YARA İZLERİ HAKKINDA
Yaralanma veya ameliyat yerlerinde belirgin yada silik izler mutlaka kalır.İyileşme döneminde hiç güneşe maruz kalmayan yaralar beyaz, çok maruz kalan yaralar ise koyu kahve rengi izler bırakarak iyileşir. Güneş ışınları taze yarada pigment birikimini artırırlar. En fazla kulak lobülü, omuzlar, gögüs kafesi iz bırakır.
Keloid ve hipertrofik skar, yaralanmadan sonra iyileşme döneminde deriden kabarık izlerdir. Her ikisinde de kollajen ve glikoproteinlerde fazla miktarda depolanma olur. Klinik olarak, keloidde yara sınırları taşar ve gerilme görülür ve cerrahi tamir sonrası tekrarı yüksektir. Hipertrofik skar yara sınırlarını taşmaz ve zamanla kendiliğinden geriler. Cerrahi sonrası nüksü nadirdir.
Keloid, albinolar dışında her ırkta görülebilir. Koyu renkli ırklarda daha sık olmak üzere %4,5-16 arasında görülür. Kafkas ırklarında daha nadirdir. Görülme sıklığı kadın ve erkekte eşittir.
Yirmili yaşlarda daha sık görülür. Keloid travmayı takiben hemen ortaya çıkabileceği gibi aylar hatta yıllar sonra da ortaya çıkabilir. Vücudun her bölgesinde oluşabilir ancak yüzde, göz kapaklarında, genital bölgelerde ve ellerde olmaz. Büyüklüğü çok değişken olabilir.
Hipertrofik skar görülme sıklığı cerrahi müdahale sonrasında %39-68, yanık sonrasında %33-91 oranında görülür.Cilt çizgilerini 90 derecelik açılarla geçen yaralar hipertrofik hale gelebilirler.

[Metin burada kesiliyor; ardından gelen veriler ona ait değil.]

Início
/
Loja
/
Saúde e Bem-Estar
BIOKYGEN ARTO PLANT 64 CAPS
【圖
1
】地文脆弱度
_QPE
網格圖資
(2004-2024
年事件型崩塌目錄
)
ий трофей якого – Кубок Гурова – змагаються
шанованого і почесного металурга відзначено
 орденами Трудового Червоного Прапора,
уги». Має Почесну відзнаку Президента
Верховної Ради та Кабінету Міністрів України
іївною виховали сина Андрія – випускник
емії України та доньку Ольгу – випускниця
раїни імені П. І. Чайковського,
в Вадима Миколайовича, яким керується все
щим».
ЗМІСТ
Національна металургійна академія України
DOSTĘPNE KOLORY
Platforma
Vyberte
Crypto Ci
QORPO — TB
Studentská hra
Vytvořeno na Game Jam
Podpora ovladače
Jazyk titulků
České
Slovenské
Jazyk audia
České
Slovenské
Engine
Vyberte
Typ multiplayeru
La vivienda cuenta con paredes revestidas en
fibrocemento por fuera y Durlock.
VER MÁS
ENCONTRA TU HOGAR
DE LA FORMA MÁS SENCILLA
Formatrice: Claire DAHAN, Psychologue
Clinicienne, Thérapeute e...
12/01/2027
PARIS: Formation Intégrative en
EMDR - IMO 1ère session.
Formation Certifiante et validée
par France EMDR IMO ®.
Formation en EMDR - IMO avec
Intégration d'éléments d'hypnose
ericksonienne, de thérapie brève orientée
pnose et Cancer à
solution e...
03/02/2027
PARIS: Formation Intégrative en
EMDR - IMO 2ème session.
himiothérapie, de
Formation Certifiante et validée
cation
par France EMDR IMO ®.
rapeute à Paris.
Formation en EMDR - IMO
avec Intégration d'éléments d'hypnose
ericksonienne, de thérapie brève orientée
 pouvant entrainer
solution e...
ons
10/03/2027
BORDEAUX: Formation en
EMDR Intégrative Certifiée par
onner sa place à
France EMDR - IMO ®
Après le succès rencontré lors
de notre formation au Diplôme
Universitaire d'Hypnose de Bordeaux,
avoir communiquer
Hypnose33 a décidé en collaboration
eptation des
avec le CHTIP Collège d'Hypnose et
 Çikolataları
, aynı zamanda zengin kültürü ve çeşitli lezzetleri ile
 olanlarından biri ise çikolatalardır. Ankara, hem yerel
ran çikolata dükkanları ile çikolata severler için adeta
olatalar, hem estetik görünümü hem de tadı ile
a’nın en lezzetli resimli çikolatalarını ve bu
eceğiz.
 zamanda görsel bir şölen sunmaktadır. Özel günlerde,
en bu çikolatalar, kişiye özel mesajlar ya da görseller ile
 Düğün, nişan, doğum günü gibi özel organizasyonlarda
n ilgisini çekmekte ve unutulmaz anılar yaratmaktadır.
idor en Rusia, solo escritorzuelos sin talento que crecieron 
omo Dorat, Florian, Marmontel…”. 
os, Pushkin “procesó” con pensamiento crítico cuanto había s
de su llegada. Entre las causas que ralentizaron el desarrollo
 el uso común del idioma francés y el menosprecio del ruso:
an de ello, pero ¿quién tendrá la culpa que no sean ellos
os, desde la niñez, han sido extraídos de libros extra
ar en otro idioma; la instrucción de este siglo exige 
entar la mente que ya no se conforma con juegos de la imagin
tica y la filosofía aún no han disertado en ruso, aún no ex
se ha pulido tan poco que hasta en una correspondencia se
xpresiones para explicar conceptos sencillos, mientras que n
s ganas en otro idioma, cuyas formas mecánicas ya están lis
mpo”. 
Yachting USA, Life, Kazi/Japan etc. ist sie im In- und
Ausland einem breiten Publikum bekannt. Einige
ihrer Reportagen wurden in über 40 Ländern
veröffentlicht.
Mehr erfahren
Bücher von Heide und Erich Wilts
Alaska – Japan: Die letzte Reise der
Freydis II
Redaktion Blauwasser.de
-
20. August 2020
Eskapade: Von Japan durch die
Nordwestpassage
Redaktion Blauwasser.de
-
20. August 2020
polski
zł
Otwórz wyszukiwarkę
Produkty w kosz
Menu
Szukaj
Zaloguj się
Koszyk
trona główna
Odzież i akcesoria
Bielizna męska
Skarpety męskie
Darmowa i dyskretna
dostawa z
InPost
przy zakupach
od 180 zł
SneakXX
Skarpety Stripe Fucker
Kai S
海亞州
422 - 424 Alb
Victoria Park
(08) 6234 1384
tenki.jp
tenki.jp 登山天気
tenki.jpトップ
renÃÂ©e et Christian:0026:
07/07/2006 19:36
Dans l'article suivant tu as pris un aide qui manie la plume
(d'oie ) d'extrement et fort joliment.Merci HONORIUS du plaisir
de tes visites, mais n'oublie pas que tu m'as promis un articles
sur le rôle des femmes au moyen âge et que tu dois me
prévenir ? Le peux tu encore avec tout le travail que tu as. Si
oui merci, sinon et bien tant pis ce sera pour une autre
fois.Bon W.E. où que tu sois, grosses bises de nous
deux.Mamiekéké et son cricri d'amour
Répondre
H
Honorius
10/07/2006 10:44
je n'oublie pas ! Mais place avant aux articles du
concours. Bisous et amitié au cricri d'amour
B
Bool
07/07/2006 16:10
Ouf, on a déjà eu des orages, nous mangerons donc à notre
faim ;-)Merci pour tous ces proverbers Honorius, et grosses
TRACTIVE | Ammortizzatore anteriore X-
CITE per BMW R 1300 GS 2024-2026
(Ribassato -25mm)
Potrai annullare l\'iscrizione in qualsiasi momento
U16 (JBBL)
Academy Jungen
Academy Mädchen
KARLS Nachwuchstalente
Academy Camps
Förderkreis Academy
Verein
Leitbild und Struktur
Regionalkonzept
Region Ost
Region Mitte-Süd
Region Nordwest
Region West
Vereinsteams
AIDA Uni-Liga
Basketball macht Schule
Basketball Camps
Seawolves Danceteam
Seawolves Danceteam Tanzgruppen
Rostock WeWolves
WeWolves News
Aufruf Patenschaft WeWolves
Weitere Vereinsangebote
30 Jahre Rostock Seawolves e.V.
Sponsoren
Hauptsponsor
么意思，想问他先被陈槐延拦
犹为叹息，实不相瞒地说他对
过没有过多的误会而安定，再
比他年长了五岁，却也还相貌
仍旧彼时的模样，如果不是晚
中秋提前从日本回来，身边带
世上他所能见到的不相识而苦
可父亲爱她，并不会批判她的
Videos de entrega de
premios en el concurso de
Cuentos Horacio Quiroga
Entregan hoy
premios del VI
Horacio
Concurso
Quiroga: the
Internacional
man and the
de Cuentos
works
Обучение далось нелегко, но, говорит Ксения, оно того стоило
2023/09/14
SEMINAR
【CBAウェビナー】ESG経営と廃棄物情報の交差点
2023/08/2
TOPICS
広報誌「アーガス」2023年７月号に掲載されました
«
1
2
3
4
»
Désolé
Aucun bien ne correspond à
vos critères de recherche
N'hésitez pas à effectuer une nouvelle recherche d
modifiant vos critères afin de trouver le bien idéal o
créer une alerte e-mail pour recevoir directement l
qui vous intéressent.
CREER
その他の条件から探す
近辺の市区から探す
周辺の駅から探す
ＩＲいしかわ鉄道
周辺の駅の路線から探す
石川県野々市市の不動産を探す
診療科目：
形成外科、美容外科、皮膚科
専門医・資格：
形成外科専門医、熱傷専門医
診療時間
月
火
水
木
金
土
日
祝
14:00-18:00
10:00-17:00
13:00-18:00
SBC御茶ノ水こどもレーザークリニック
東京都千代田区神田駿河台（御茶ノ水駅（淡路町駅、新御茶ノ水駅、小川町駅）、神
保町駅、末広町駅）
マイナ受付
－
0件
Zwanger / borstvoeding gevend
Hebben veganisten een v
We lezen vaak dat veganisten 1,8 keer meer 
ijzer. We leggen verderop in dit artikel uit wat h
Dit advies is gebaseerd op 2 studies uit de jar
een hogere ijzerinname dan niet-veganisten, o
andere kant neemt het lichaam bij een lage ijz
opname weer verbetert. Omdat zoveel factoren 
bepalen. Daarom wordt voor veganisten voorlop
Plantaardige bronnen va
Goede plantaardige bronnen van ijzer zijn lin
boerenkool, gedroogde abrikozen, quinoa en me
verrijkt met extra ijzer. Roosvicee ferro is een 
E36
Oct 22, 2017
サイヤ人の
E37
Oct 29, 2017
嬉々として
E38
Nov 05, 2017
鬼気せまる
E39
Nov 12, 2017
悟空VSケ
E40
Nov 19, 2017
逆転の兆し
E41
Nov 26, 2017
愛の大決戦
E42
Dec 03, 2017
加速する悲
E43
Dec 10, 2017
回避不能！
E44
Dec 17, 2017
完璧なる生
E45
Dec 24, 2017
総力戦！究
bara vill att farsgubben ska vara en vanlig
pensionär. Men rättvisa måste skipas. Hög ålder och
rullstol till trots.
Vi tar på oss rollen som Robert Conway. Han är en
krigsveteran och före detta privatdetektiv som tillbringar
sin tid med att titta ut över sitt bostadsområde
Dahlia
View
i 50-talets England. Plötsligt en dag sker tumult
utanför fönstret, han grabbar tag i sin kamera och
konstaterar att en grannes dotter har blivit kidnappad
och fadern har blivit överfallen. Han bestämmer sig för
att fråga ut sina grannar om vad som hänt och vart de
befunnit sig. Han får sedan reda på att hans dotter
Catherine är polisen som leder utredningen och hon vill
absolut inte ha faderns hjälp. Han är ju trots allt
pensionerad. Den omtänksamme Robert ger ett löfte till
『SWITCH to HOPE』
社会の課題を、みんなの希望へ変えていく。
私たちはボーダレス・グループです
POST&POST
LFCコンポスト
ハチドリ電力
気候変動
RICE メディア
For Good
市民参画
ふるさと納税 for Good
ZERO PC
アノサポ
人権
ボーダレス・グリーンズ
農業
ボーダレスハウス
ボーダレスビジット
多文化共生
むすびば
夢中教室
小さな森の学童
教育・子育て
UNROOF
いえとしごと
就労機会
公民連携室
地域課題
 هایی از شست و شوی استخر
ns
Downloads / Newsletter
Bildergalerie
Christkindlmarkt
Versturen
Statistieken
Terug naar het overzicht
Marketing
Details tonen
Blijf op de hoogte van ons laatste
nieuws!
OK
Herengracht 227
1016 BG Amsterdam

Başlangıç lezyonu kızarıklıktır, sonra kahverengi-kırmızı renk alır 6-8 ay sonra rengi açılır. Keloidler lastik sertliğinde değişken kıvamda olabilirler. Deriden yukarı doğru büyürler, alttaki dokulara yayılım nadirdir ve ağrılı kaşıntılı olabilirler.
Cerrahi tedavide yaralar gevşek kapatılır. Kesiler düzgün yapılır ve kapatılırken cilt katlantılarını izlenir. Kortikosteroidler yüzeyel veya skar içine uygulanır. İstenmeyen etki olarak cilt incelmesi ve pigment bozuklukları görülür. Topikal silikon jeller rebound hipertrofiyi önlemek için en az 3 ay kullanılmalıdır.silikon jel uygulanmasının keloid nüksünü %75-85 oranında azalttığını bildirilmektedir.
Tek başına radyasyon tedavisinde nüks sık görülür, cerrahiye ek olarak uygulanması nüksleri belirgin olarak azalmaktadır. Laser ışını termal reaksiyon oluşturur. Su ve protein gibi dokuda bulunan yapılar, ışınlanma sonucunda ısınır laser dokuyu tahrip eder ve buharlaştırır. Laser %57-87 klinik iyileşme sağlar.
Dondurarak yapılan tedavi sonrasında %74 vakada klinik yanıt alındığı bildirilmektedir. Yine basınç uygulanması, interferonlar gib başka tedavi seçenekleride mevcuttur.
Hipertrofik skar veya keloid hastalıkları, uzun süren tedavileri, oldukça can sıkıcıdır. Yüz güldürücü sonuçları düşünüldüğünde çekilen tüm sıkıntılara katlanmaya değer olduğunu söyleyebiliriz.